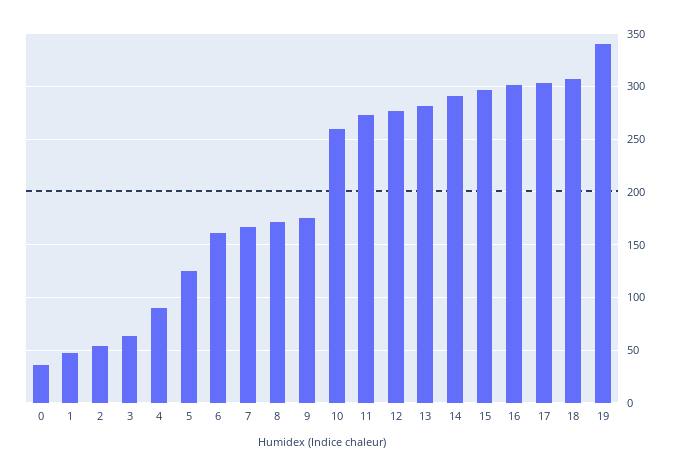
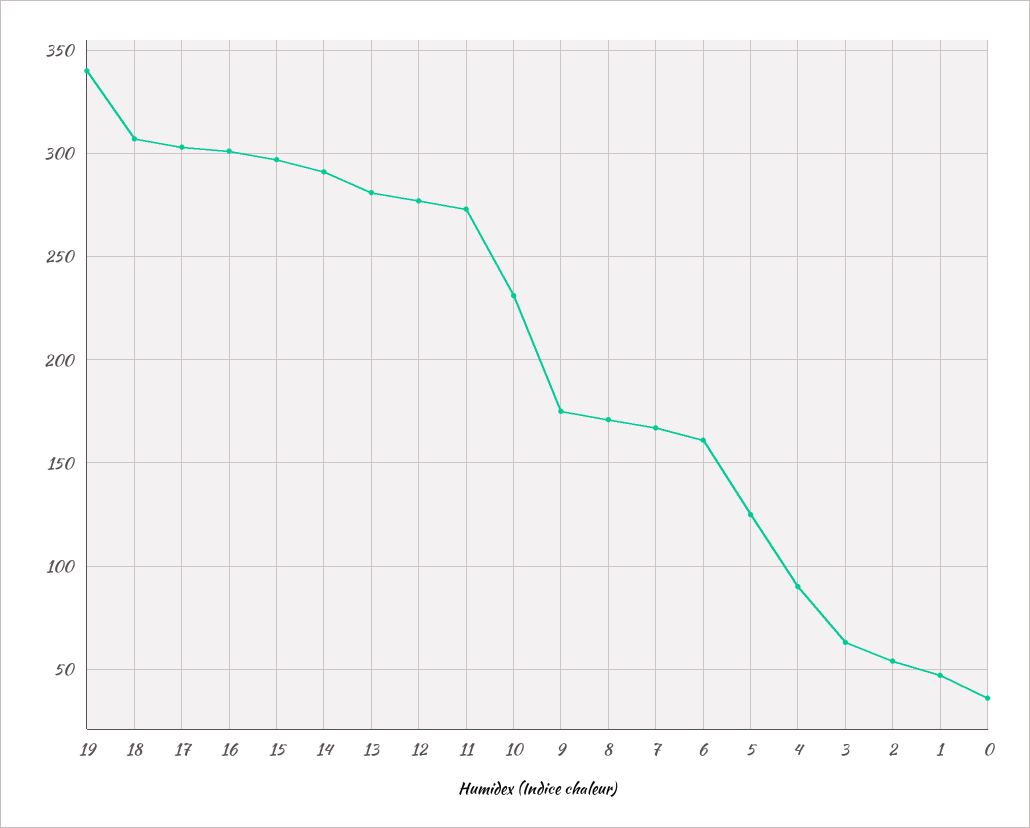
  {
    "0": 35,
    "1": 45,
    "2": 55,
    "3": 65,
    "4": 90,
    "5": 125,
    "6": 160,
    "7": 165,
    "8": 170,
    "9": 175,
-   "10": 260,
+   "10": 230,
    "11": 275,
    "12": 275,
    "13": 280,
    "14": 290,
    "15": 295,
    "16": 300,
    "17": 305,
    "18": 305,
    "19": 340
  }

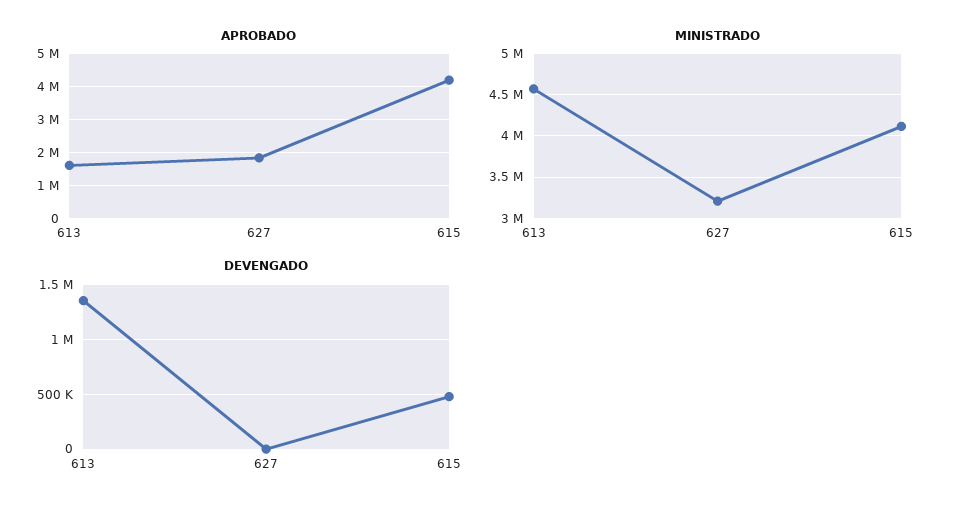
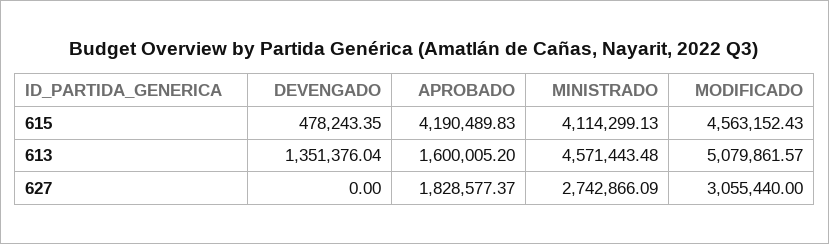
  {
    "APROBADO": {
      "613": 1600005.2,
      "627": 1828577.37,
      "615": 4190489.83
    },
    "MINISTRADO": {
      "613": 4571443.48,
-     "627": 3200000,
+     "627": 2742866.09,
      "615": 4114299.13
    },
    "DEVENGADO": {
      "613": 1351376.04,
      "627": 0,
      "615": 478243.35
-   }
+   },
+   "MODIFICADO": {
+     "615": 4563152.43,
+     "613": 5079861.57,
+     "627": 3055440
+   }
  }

Your objective:
Give back the material exactly as written, images excluded.

Answer space:
  {
    "0": 35,
    "1": 45,
    "2": 55,
    "3": 65,
    "4": 90,
    "5": 125,
    "6": 160,
    "7": 165,
    "8": 170,
    "9": 175,
-   "10": 260,
+   "10": 230,
    "11": 275,
    "12": 275,
    "13": 280,
    "14": 290,
    "15": 295,
    "16": 300,
    "17": 305,
    "18": 305,
    "19": 340
  }

  {
    "APROBADO": {
      "613": 1600005.2,
      "627": 1828577.37,
      "615": 4190489.83
    },
    "MINISTRADO": {
      "613": 4571443.48,
-     "627": 3200000,
+     "627": 2742866.09,
      "615": 4114299.13
    },
    "DEVENGADO": {
      "613": 1351376.04,
      "627": 0,
      "615": 478243.35
-   }
+   },
+   "MODIFICADO": {
+     "615": 4563152.43,
+     "613": 5079861.57,
+     "627": 3055440
+   }
  }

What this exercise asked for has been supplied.